Вдруг шумно зацвиркали воробьи. Я еще раньше приметил маленькую стайку, то и дело налетавшую с площади на освобождающиеся столики с остатками еды.
Быстро поклевав что попало, они по взмаху салфетки разгневанного официанта враз снимались и улетали. На миг мне подумалось, что Он отделился от их стайки, но я сразу отбросил эту мысль — стайка сохраняла свое четкое построение, в ней не возникло пустоты. Наш Воробей прилетел откуда-то со стороны. В этом царстве плоти, среди раскормленных, холеных людей он казался таким непрочным, невесомым, что сжималось сердце. В висок стучало:
Но он никуда не улетел, да и как можно улететь, когда к лапке привязано чугунное ядро семьи? С помощью скупого онфлерского солнца, зазолотившего его русые длинные волосы, капнувшие золотом в зрачки усталых глаз, омолодившего и засмуглившего худое изношенное лицо, он с удивительной ловкостью и быстротой обрел поэтичный и даже юный облик. В который раз поэт выходил на ристалище, чтобы победить равнодушие и косность. Удастся расшевелить этих едоков, пожирателей устриц и крабов, этих винососов, тающих в животном блаженстве, — заскрипит дальше семейная колымага, не удастся — завалится на обочину.

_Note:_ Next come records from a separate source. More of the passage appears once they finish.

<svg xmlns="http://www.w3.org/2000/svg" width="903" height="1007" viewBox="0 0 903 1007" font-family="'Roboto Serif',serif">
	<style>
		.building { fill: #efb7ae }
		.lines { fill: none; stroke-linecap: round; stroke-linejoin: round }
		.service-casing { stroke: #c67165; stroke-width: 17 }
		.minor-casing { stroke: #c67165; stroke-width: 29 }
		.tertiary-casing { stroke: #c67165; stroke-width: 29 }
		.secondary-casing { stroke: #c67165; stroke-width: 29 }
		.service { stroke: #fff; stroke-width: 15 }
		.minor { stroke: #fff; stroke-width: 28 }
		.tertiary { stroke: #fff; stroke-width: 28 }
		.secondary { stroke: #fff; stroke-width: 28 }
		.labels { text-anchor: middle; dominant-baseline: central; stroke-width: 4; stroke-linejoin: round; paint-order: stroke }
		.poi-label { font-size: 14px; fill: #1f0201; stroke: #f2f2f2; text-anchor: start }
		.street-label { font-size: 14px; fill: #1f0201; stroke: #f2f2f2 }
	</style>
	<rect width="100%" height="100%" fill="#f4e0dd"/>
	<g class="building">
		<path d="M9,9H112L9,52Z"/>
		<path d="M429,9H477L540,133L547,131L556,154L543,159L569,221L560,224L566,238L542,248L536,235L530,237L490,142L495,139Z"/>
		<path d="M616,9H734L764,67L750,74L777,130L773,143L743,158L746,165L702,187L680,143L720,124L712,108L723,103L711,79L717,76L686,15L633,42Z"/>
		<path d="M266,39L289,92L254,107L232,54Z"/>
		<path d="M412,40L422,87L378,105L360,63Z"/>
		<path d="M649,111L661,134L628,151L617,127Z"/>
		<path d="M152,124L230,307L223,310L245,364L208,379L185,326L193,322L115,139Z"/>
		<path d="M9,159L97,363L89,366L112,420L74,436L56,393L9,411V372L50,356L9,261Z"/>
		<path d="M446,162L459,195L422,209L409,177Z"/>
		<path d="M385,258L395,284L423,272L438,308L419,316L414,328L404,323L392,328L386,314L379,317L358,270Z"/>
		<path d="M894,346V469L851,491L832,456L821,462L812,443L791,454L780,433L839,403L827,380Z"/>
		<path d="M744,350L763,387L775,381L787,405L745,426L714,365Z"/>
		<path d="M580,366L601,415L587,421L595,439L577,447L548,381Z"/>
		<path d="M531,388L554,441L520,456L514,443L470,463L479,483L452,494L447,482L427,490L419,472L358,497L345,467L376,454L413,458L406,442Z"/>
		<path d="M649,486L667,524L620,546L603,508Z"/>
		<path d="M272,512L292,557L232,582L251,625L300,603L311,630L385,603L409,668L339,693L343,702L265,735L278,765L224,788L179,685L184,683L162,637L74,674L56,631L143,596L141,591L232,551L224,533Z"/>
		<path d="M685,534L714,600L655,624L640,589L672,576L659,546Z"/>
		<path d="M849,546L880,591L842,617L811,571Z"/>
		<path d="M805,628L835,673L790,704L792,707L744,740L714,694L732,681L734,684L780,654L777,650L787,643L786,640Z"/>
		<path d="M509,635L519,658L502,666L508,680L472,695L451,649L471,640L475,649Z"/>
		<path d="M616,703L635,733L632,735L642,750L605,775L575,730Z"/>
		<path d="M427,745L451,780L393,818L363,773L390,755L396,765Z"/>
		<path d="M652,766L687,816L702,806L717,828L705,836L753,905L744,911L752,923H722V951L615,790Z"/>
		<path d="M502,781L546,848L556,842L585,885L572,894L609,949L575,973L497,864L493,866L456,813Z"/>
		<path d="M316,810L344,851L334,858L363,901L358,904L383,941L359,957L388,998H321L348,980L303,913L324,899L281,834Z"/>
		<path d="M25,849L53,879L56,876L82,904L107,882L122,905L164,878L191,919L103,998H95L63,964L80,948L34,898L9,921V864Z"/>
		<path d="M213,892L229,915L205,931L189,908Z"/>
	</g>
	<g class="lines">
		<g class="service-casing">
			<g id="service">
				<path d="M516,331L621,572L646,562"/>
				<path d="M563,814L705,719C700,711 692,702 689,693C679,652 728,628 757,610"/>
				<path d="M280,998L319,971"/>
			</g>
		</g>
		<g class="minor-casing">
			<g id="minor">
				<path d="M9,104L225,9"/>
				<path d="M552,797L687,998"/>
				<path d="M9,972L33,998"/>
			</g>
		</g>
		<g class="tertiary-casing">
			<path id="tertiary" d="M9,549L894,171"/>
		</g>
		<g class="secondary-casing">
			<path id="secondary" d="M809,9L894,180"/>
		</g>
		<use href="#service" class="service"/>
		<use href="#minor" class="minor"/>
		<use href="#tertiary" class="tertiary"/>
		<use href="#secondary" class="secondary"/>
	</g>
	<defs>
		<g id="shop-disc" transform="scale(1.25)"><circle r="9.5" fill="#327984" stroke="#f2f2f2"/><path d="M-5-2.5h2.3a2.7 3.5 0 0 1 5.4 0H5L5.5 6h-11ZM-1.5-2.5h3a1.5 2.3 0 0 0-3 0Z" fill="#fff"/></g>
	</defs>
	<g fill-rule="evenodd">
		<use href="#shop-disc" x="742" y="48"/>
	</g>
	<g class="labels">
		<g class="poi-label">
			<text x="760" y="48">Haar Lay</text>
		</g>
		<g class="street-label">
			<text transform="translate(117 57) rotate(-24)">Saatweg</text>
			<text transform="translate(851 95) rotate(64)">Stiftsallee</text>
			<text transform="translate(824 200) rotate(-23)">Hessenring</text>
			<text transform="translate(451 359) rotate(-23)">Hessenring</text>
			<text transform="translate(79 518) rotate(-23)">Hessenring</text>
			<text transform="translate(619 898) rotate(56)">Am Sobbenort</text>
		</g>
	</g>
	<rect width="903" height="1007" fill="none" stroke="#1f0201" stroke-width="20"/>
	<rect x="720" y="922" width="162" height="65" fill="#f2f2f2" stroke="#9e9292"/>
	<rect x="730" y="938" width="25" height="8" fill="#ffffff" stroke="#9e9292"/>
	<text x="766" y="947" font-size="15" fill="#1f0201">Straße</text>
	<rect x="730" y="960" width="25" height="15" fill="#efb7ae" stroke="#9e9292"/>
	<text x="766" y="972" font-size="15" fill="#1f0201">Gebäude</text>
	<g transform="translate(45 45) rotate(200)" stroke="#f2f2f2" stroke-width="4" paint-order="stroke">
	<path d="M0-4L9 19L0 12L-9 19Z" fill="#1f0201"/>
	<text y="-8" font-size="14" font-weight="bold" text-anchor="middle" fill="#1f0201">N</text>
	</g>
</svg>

Грегуар увидел нас, обрадовался, подбежал, упрекнул, что не пришли к завтраку, строго наказал быть к обеду, отверг угощение: «Мне работать!» — и, объяв мгновенным птичьим взглядом всю окружность, выбрал соседний столик.
Там обедала парижская семья, я видел номер их «ситроена», когда глава семьи, моложавый, крепенький, как ранет, высаживал возле ресторана унылую жену, очень похожую на нее, но яркую, соблазнительную девицу, самой природой предназначенную на роль французской свояченицы, взрослую дочь, ее жениха или друга — бархатного ангелочка и сынишку лет десяти, толстощекого бутуза. Ловко подав задом машину, Месье со снайперской точностью вогнал ее в единственную щель на стоянке, присоединился к семье, мгновенно нашел свободный столик, дал заказ и сейчас вовсю наслаждался громадным, вдвое больше нашего, блюдом даров моря. От него веяло достатком, удачей, крепкой жизненной силой. Он не мешал своим близким вести себя, как им хочется: жене вздыхать и брезговать пищей, свояченице неотрывно смотреть на него красивыми сочными глазами, не забывая при этом тщательно освобождать раковину эскарго от начинки, дочери перешептываться с молодым человеком, сынишке кочевряжиться, жадничать, разводить панцирно-ракушечью грязь вокруг тарелки. Сам он целиком предался насыщению. Чуть поддернув рукава клетчатого пиджака, он маленькими смуглыми руками ловко брал устрицы, мидии, ракушки, морских колючих раков, быстро, опрятно, даже изящно расправлялся с ними, отпивал глоток вина, смаковал и вновь обращал твердый взор к блюду.
Этот человек умел сполна отдаваться делу, которому в данный момент служил. Подобная волевая сосредоточенность не уступает страсти, наверное, он был хорошим любовником.